**Problem description:**
Reproduce every line of the records below without changing anything, and keep the lines in the same order.

**Input for this task:**
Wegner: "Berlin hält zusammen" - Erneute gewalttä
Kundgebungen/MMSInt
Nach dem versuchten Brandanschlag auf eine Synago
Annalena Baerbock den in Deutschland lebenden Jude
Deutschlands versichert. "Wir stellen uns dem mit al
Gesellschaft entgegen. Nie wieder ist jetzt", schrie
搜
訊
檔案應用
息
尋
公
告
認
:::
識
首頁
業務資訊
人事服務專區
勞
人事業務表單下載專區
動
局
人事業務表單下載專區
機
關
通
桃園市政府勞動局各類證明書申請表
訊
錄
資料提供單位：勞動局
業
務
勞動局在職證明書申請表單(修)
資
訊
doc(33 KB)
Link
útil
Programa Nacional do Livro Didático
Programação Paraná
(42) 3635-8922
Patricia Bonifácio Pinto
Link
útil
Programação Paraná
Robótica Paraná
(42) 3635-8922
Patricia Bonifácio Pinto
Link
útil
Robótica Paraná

**Result of this exercise:**
Wegner: "Berlin hält zusammen" - Erneute gewalttä
Kundgebungen/MMSInt
Nach dem versuchten Brandanschlag auf eine Synago
Annalena Baerbock den in Deutschland lebenden Jude
Deutschlands versichert. "Wir stellen uns dem mit al
Gesellschaft entgegen. Nie wieder ist jetzt", schrie
搜
訊
檔案應用
息
尋
公
告
認
:::
識
首頁
業務資訊
人事服務專區
勞
人事業務表單下載專區
動
局
人事業務表單下載專區
機
關
通
桃園市政府勞動局各類證明書申請表
訊
錄
資料提供單位：勞動局
業
務
勞動局在職證明書申請表單(修)
資
訊
doc(33 KB)
Link
útil
Programa Nacional do Livro Didático
Programação Paraná
(42) 3635-8922
Patricia Bonifácio Pinto
Link
útil
Programação Paraná
Robótica Paraná
(42) 3635-8922
Patricia Bonifácio Pinto
Link
útil
Robótica Paraná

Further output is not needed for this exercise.